Jewish Heritage Europe

Calendar

Apr
13
Tue
Jewish Ceremonial Art: Continuing the Conversation @ Online Zoom event
Apr 13 @ 12:00 – 13:00
Jewish Ceremonial Art: Continuing the Conversation @ Online Zoom event

A Program in Memory of Vivian B. Mann Featuring talks by Laura Arnold Leibman (Reed College) and Maya Balakirsky Katz (Bar-Ilan University), in conversation with Magda Teter (Fordham University)

Jewish ceremonial objects have been studied and collected for nearly 150 years. In the past few decades, however, their importance in understanding social, historic, and aesthetic issues in a variety of cultural contexts has begun to increase.

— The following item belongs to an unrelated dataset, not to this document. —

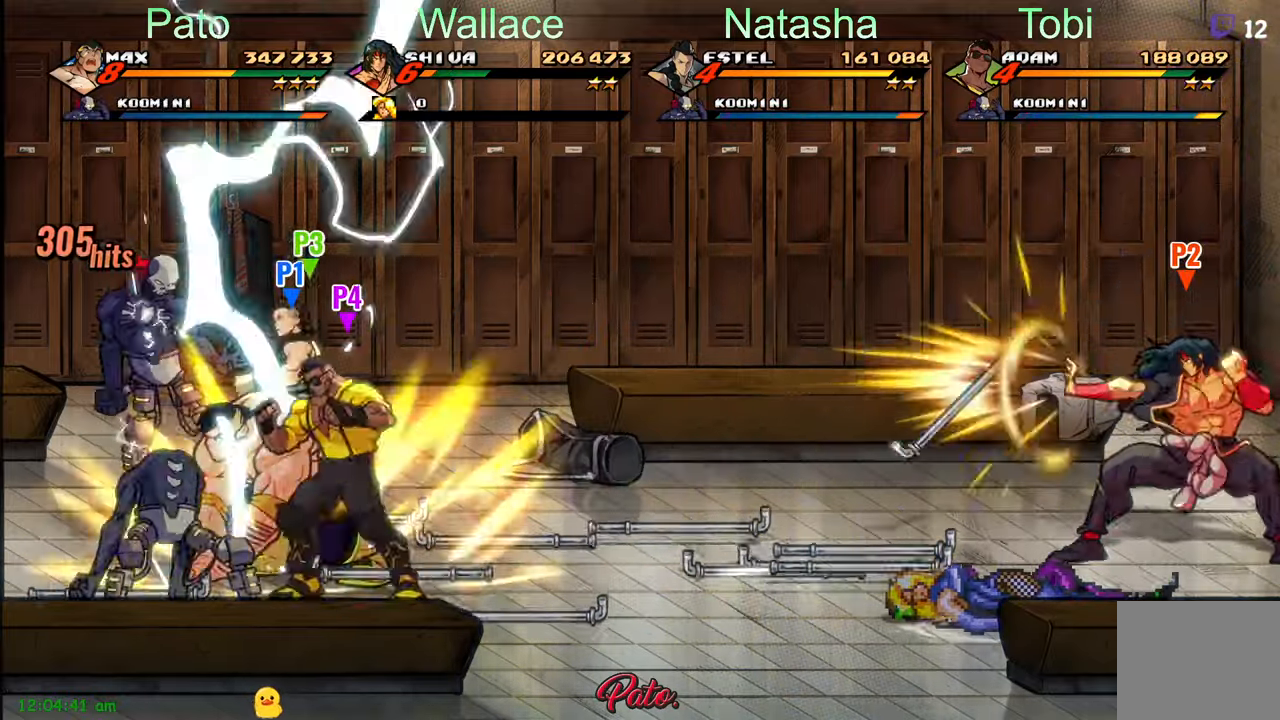
{"buttons": ["DPAD_LEFT"], "left_stick": "center", "events": [[450, "Y", "up"], [484, "DPAD_DOWN", "up"]]}
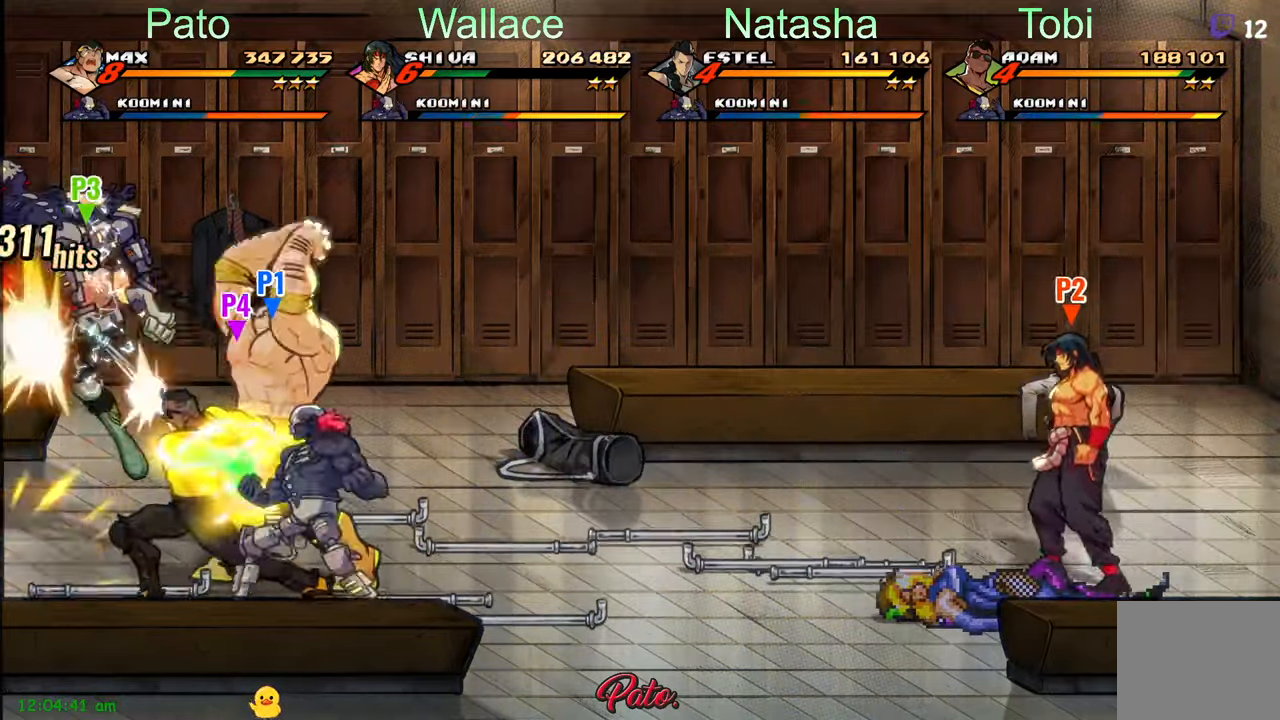
{"buttons": ["DPAD_DOWN", "DPAD_RIGHT"], "left_stick": "center", "events": [[17, "DPAD_LEFT", "up"], [117, "Y", "down"], [184, "Y", "up"], [434, "DPAD_RIGHT", "down"], [450, "DPAD_DOWN", "down"]]}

This program is dedicated to the memory of Vivian B. Mann, a long-time Judaica curator at The Jewish Museum in New York and head of the graduate program in Jewish Art and Visual Culture at The Jewish Theological Seminary of America.

Among her many accomplishments, Dr. Mann started initiatives to ensure that the rigorous study of Judaica would become part of the discourse of wider disciplines such as art history, history and Jewish studies. Building on her legacy, Laura Arnold Leibman and Maya Balakirsky Katz will each speak about a ceremonial object from the vantage point of their different disciplines, and then engage in a conversation with Magda Teter about the state of the field today and the possibilities for the future.

 

Click here to register

A Jewish space Called Europe? @ Online Zoom webinar
Apr 13 @ 19:30 – 21:00
A Jewish space Called Europe? @ Online Zoom webinar | Dallas | Texas | United States

Online-Lecture and talk with Dr. Diana Pinto, Paris (in English)

The conversation with Diana Pinto is conducted by Hanno Loewy, Director of the Jewish Museum Hohenems.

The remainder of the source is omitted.